The Bulls had been willing to let Del Negro get Thomas back next week, and let him try with a full complement of players. The back-to-back losses that drop the Bulls into fourth in the Central Division – never mind the severity of the Kings debacle – are troubling signs for staying power. Nevertheless, the most likely successor, Bernie Bickerstaff, is a believer of Del Negro and isn’t anxious to take over the team.

Through it all, the Bulls coach was probably on the Knicks’ bench on Tuesday night. He should’ve been in Phoenix, in Chicago, anywhere but New York. His boss passed on Brandon Jennings(notes) for a stiff forward, Jordan Hill(notes), who can’t crack the rotation on a lottery team. His system might have worked well with the Bulls, but it never happened. Two years later, Reinsdorf is still waiting on a return call, and truth be told, Vinny Del Negro is waiting on one his own.

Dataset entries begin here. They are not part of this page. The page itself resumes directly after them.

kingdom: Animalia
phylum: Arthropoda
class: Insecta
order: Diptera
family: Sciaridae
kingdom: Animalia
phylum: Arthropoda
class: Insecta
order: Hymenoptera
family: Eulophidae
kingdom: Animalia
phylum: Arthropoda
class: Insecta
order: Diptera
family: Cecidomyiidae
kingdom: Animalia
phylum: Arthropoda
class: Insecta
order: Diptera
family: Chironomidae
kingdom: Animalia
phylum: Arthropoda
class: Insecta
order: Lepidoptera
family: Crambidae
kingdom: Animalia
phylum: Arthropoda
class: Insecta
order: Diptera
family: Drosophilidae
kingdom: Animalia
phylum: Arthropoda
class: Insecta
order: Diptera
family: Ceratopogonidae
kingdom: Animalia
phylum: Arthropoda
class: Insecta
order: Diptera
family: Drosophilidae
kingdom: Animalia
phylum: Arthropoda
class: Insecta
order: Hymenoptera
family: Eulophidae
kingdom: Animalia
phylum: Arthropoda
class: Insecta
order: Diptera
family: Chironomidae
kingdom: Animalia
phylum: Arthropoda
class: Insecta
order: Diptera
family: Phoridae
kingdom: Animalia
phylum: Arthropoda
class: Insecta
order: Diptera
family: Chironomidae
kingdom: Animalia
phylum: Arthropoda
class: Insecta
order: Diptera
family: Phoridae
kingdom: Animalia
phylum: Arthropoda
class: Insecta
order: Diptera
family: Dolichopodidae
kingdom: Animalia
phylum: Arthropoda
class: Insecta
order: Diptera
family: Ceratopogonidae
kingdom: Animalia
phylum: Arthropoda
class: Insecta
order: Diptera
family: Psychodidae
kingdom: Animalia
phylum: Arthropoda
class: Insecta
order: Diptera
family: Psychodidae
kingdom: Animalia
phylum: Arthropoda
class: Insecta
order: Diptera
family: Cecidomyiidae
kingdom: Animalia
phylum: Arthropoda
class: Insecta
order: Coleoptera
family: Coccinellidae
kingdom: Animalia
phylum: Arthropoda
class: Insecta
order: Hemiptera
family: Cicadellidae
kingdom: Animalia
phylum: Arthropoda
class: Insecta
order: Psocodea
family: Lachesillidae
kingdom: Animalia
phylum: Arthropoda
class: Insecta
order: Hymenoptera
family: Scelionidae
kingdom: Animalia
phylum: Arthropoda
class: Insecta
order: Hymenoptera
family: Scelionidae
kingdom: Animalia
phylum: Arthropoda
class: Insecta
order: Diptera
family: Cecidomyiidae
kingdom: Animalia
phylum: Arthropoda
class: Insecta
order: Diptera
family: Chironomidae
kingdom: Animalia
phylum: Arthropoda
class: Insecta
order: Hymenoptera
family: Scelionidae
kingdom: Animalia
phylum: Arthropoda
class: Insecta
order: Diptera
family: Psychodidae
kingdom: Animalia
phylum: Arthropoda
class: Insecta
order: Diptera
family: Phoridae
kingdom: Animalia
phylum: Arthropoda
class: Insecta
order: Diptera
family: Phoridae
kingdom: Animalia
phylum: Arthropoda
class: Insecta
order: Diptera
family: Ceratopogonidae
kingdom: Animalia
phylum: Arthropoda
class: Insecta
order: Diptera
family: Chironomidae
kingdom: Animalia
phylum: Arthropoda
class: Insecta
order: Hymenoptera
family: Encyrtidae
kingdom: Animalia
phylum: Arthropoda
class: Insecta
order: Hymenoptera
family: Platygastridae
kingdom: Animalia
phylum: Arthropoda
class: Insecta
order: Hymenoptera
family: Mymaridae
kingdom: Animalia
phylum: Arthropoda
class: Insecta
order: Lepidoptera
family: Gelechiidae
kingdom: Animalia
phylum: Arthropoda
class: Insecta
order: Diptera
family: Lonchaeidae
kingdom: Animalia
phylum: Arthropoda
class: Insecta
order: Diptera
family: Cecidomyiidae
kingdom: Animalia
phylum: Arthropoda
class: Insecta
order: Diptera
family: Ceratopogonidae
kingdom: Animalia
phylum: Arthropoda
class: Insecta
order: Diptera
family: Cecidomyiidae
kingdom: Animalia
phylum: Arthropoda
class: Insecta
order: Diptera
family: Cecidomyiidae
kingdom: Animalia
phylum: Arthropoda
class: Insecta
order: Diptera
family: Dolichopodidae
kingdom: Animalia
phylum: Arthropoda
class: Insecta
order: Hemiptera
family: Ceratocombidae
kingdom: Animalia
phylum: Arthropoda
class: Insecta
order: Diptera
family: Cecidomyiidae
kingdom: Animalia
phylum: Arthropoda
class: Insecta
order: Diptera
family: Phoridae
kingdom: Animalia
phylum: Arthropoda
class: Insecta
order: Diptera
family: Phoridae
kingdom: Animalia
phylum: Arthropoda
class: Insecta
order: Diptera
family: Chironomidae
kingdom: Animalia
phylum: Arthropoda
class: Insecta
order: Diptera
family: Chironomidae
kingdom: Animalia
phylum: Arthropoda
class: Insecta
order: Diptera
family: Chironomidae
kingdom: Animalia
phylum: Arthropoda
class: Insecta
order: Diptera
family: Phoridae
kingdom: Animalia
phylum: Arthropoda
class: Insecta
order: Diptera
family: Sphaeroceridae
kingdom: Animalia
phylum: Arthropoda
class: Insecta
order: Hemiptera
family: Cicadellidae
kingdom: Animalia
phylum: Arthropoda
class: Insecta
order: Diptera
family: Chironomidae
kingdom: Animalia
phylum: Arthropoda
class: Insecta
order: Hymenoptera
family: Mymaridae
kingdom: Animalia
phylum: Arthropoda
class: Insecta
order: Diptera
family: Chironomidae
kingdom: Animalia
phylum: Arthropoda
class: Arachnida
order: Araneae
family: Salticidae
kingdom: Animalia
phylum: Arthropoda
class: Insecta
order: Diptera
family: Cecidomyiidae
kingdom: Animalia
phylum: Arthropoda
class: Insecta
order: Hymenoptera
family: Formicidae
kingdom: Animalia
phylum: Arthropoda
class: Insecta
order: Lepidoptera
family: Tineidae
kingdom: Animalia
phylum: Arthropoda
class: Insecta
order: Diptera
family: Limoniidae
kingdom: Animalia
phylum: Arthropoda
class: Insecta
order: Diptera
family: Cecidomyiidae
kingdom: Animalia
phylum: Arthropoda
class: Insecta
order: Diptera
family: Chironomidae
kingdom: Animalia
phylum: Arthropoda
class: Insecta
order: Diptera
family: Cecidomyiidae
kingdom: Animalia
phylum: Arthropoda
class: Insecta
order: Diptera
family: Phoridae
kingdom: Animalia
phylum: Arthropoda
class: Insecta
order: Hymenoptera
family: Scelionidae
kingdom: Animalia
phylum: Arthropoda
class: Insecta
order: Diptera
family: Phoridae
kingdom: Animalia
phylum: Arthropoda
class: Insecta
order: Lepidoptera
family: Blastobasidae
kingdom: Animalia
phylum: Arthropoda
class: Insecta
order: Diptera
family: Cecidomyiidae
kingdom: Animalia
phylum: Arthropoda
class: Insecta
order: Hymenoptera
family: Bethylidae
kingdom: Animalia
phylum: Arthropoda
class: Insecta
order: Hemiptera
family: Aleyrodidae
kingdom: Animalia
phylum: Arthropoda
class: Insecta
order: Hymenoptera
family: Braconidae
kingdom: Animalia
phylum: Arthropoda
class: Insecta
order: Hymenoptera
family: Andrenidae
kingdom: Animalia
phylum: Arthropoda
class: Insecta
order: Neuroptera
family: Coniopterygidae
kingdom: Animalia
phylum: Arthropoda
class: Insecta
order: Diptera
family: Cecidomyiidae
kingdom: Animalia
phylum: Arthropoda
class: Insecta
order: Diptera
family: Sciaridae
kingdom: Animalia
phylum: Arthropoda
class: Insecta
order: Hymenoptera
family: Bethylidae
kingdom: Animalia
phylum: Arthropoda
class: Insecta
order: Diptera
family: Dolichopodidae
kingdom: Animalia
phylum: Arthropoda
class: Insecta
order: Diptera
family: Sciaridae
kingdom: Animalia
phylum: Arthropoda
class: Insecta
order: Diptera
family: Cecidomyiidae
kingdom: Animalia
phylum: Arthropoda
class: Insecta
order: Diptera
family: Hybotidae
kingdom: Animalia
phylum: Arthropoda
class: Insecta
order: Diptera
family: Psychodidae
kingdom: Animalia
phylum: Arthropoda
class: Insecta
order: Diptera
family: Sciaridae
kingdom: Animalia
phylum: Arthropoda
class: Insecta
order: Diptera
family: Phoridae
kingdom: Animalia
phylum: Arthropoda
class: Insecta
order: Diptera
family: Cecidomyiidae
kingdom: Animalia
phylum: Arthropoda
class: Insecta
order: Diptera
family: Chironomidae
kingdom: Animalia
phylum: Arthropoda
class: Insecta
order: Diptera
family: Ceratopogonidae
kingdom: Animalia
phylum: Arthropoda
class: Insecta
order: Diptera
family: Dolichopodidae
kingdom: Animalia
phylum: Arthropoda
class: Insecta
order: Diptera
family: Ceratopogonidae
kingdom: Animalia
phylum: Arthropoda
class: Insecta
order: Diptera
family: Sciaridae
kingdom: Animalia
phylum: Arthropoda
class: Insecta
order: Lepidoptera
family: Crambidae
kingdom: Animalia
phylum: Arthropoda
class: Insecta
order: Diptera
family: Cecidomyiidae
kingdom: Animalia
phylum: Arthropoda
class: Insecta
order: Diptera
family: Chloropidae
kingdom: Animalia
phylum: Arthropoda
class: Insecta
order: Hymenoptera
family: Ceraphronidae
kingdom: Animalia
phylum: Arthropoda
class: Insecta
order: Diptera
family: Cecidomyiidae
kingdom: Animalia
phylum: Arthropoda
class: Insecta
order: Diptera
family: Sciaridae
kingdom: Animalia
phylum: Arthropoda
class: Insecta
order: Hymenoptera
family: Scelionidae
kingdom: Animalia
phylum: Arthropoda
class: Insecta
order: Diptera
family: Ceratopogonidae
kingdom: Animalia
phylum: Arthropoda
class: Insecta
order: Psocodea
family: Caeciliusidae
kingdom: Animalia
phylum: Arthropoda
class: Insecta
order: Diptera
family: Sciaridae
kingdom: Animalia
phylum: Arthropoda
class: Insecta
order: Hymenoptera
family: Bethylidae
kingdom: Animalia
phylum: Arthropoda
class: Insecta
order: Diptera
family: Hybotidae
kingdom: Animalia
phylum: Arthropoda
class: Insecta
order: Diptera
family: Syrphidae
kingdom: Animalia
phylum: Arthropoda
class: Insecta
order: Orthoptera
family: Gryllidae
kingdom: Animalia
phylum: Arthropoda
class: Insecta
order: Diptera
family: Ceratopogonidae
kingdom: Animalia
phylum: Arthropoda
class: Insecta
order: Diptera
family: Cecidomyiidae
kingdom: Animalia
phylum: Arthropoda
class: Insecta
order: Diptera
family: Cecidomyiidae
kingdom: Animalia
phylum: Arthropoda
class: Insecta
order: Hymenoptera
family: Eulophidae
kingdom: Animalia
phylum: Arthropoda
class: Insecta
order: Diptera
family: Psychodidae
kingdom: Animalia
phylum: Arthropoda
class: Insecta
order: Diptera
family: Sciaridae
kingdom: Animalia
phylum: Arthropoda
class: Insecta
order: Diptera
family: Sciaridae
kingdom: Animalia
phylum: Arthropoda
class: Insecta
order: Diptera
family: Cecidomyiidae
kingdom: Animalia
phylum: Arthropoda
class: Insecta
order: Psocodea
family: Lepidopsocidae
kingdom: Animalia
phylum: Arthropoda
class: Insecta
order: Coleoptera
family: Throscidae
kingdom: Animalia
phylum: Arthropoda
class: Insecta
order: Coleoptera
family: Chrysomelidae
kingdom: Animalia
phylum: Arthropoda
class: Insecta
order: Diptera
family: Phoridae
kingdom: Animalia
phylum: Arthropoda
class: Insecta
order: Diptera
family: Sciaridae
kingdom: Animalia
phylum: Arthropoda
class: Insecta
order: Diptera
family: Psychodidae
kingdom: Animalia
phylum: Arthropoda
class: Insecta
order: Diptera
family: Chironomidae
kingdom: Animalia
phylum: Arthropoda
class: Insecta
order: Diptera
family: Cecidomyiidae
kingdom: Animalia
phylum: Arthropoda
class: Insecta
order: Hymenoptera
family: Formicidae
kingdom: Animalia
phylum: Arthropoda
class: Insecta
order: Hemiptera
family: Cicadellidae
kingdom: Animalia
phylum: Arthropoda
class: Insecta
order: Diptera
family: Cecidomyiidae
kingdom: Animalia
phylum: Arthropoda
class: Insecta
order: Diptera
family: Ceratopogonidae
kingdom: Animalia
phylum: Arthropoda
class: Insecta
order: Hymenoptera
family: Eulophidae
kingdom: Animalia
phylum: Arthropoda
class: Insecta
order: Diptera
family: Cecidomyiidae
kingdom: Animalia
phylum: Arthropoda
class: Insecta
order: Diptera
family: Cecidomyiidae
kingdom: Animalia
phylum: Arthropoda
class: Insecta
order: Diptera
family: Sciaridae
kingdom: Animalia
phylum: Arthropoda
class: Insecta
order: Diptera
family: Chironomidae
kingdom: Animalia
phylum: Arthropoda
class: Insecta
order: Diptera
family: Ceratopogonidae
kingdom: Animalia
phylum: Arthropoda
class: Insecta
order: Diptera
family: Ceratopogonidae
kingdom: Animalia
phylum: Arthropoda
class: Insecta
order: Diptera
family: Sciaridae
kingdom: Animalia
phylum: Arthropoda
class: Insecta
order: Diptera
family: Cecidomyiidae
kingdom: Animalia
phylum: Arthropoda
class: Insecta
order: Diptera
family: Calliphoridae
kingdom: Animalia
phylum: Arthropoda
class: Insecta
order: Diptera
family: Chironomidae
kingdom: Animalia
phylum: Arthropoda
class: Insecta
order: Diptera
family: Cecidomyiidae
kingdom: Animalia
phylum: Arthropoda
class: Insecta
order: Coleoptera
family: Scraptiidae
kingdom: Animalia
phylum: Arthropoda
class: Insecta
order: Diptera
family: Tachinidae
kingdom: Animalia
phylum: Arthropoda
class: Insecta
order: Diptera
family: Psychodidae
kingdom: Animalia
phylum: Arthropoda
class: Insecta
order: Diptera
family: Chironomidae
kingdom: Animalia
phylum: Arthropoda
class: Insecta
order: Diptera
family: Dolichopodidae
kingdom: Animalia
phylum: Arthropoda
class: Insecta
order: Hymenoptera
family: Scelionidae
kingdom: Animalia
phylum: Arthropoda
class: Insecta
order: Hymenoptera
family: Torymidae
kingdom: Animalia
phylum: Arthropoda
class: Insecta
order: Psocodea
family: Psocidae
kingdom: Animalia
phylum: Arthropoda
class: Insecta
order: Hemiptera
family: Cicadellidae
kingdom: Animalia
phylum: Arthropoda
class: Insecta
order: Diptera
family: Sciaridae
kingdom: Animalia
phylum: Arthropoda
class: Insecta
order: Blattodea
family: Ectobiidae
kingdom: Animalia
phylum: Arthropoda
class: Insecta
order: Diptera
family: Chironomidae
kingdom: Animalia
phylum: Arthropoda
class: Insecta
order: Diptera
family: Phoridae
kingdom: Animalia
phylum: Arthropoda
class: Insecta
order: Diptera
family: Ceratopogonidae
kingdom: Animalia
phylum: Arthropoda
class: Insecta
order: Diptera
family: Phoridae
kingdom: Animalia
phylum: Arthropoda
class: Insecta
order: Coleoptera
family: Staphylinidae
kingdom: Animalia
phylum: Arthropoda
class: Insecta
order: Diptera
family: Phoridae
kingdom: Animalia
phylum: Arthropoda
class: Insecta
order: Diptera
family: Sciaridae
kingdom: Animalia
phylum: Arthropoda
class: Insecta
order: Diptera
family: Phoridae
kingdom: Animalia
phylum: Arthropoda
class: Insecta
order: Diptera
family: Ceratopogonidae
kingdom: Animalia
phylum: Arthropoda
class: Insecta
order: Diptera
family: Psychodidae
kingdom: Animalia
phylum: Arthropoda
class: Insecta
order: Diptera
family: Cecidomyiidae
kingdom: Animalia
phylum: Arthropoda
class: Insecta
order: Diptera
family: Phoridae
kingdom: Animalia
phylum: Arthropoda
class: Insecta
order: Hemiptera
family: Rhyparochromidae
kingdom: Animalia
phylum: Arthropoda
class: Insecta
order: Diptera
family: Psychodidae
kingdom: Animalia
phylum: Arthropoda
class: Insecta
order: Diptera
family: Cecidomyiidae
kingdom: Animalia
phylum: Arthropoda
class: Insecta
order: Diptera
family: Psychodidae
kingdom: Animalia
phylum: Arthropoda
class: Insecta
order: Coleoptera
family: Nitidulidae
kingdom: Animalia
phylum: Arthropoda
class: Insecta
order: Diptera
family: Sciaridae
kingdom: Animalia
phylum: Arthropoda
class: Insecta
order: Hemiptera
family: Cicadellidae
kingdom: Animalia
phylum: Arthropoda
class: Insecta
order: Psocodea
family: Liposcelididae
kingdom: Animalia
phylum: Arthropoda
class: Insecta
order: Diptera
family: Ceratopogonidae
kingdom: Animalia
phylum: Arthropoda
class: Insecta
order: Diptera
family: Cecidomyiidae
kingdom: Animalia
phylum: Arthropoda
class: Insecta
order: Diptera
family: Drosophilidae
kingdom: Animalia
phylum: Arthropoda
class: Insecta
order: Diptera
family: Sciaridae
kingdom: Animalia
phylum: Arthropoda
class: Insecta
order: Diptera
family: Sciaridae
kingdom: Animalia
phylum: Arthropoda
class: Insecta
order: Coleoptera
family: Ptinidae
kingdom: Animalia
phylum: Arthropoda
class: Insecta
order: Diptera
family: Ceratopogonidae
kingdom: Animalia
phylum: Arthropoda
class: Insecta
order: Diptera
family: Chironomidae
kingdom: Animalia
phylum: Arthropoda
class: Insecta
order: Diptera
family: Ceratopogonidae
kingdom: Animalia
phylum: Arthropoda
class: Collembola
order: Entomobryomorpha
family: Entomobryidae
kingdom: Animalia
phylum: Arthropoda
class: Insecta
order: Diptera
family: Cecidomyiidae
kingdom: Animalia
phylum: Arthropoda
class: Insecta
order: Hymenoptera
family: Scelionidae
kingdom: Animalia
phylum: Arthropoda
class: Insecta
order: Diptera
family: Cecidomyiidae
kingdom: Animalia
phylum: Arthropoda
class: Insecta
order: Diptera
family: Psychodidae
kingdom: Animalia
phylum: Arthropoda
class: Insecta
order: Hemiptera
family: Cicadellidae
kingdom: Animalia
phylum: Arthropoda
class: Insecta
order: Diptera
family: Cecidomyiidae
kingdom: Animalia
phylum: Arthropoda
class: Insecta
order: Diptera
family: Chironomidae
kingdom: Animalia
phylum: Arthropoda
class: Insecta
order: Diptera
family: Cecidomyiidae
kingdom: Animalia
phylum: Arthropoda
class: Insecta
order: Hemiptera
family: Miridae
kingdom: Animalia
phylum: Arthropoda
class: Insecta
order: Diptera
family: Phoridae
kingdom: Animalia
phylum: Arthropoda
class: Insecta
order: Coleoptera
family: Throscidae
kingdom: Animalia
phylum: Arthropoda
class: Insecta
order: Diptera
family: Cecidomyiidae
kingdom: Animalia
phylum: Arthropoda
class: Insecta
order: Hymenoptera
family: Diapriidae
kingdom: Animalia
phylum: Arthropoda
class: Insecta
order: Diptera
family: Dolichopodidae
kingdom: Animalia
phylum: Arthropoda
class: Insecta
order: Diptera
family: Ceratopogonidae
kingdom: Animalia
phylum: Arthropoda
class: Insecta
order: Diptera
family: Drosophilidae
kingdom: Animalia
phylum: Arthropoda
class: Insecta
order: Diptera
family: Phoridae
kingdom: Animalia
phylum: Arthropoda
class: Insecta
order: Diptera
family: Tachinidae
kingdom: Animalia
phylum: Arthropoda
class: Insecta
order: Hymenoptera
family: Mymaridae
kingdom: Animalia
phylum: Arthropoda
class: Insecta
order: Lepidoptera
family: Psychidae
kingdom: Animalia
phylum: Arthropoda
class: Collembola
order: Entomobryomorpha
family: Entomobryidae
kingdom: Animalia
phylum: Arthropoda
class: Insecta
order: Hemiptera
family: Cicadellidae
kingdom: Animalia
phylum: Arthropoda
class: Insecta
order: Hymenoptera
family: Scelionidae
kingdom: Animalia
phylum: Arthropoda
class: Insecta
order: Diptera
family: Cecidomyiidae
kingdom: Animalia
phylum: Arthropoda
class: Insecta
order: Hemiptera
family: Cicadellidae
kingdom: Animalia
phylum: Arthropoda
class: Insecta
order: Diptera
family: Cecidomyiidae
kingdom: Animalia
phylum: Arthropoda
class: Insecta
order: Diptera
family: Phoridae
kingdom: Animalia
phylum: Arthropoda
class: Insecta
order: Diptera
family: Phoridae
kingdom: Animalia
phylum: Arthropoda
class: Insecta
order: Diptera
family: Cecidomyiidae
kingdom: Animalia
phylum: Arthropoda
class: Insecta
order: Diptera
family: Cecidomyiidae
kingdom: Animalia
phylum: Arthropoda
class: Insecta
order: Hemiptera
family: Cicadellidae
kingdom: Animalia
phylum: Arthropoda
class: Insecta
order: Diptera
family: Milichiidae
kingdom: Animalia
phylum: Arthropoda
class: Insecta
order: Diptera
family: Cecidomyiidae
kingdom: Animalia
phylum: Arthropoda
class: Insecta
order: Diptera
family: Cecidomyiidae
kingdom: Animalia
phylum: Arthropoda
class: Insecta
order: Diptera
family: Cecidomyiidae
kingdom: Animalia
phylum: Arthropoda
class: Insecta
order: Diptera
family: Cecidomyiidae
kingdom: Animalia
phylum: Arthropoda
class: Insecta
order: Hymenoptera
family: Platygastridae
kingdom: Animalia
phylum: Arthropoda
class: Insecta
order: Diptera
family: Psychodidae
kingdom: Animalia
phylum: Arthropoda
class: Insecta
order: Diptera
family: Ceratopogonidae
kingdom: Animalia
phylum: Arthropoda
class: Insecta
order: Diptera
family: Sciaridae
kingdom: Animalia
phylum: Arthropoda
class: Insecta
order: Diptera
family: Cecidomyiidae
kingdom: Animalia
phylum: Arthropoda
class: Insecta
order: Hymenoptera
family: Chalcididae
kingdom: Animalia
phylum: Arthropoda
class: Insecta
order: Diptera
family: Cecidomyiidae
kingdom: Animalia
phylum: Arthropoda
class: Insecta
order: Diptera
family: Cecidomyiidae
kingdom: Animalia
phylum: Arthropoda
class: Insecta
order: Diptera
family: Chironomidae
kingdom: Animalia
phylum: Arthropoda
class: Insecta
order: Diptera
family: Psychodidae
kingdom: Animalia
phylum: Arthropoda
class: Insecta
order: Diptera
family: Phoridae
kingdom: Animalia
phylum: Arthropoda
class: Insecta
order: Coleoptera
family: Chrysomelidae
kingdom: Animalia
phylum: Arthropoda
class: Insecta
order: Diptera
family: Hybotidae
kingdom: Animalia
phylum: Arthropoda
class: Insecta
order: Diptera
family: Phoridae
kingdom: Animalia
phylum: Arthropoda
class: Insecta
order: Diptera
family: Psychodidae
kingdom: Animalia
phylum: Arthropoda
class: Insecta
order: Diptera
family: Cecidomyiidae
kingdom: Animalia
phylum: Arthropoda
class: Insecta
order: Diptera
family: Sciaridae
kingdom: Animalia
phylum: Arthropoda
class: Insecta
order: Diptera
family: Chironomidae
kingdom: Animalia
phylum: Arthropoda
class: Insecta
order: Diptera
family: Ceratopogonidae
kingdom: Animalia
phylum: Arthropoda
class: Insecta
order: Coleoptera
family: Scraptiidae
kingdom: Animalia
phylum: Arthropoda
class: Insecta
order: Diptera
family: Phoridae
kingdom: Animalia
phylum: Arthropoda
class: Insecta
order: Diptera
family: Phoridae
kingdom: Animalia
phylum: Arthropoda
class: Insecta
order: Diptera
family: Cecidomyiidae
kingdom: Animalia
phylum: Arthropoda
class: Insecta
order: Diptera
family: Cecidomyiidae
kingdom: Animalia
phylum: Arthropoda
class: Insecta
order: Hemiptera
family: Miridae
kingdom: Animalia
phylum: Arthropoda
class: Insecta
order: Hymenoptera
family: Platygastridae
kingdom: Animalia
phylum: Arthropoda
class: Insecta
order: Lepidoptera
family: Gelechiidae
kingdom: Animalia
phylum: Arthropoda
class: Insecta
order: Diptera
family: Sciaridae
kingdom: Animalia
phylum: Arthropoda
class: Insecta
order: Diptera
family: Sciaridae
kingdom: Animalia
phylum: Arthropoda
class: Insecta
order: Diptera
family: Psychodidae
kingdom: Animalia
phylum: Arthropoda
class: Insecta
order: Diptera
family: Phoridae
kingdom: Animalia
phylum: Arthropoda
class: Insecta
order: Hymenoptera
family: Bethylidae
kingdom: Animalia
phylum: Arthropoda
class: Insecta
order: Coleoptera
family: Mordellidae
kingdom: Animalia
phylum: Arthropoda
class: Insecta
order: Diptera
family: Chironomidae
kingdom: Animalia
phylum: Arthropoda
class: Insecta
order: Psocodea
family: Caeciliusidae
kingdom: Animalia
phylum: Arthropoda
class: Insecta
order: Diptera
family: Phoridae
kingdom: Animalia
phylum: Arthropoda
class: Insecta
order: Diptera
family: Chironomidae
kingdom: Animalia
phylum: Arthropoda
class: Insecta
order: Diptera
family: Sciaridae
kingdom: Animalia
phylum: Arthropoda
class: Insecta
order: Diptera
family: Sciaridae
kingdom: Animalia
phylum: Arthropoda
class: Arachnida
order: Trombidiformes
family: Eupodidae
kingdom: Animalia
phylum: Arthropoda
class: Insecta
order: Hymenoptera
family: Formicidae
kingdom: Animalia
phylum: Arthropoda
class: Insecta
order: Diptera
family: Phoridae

This isn’t an appealing arrangement for the Class of 2010, but so it goes in lottery land. However arrogantly, D’Antoni could still reach back and tell his players that his system worked, that he had the clout to bully them into belief. For Del Negro, it isn’t so easy. He has nothing to fall back on, nothing to shake his fist into the air about and say here’s the proof it works. He holds onto dear life in this job, and D’Antoni holds tightly to the myth that LeBron James wants to play for him.

Nevertheless, Del Negro got a break in Chicago, and D’Antoni got a fortune in New York. Maybe that’s what they both wanted, maybe that’ll just have to be enough for them.